Sunday, November 13, 2011

Borracho Beans- A Texas Necessity

If you live in Texas you have to know how to make a good pot of beans. It's something you serve with brisket, enchiladas and basically any other BBQ or Mexican dish out there. I don't particularly care for beans, unless they're re-fried and in a taco with cheese, but I do know how to make them.

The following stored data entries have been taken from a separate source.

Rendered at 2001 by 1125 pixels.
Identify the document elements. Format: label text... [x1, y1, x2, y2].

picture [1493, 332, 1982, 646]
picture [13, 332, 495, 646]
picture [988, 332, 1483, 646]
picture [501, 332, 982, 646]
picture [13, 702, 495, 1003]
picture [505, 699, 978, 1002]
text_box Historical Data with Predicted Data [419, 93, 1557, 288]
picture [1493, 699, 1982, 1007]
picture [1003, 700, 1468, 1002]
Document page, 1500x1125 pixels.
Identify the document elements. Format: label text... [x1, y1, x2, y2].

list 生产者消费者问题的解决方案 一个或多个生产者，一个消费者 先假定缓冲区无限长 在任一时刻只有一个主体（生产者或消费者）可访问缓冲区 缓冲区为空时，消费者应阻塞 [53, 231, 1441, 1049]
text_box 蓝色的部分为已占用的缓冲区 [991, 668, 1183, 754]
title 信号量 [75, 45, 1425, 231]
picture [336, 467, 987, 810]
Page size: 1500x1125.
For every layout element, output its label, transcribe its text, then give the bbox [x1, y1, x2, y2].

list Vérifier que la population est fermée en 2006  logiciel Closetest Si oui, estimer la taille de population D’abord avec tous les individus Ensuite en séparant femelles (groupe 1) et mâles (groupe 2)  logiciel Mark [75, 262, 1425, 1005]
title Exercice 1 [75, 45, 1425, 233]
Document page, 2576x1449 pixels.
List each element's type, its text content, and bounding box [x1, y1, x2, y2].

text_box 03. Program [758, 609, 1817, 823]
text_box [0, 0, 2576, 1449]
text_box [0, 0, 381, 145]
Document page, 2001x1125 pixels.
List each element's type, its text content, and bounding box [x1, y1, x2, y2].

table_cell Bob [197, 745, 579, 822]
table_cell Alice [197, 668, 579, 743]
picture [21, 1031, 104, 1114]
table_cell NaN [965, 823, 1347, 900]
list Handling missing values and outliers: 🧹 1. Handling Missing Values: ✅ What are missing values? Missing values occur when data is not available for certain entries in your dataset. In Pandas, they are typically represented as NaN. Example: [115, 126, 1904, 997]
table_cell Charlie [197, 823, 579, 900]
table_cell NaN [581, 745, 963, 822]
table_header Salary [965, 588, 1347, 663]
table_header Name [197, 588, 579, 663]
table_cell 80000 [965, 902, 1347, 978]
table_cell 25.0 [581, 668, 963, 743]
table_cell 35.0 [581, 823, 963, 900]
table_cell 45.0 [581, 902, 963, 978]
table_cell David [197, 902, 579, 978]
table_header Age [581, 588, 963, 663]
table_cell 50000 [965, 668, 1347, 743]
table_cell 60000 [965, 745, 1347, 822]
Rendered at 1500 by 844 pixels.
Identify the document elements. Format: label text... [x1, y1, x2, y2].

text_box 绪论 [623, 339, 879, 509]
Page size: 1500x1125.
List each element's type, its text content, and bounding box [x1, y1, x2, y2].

When making these, don't forget that you are using dried beans and will have to do an overnight soak. I don't like the quick-soak method, I don't feel you get the same results. However, if that is the method you prefer then hey, go for it!







2 Cups Dried Pinto Beans
12 Ounces Salt pork
4 Cups Chicken Stock
1 12 Ounce Can whole tomatoes, with liquid
1 Medium Onion, chopped
1 Bunch Cilantro, chopped
3-4 Jalapeno peppers, sliced
5-6 Cloves Garlic
5-6 Tablespoons Fiesta Brand Pinto Bean seasoning
2 Tablespoons Ground comino (cumin)
Fresh Ground pepper to taste

The night before, pick through beans for any rocks and rinse. Place in bowl and cover with water, at least 2-3" over, and soak overnight. Rinse before cooking.

In a large pot with lid place all the above ingredients, reserving 1/2 of the cilantro and jalapenos, and bring to boil. Make sure beans have at least 1-2" of liquid above them at all time, add water or more stock if needed . Reduce to simmer and cover for about 2 hours or until beans are tender. When beans are tender, add remaining cilantro and jalapenos and simmer for another 15-20 minutes. Before serving, mash a few beans and garlic cloves with the back of a ladle and stir. This will help thicken the broth and add extra flavor. Add salt as needed.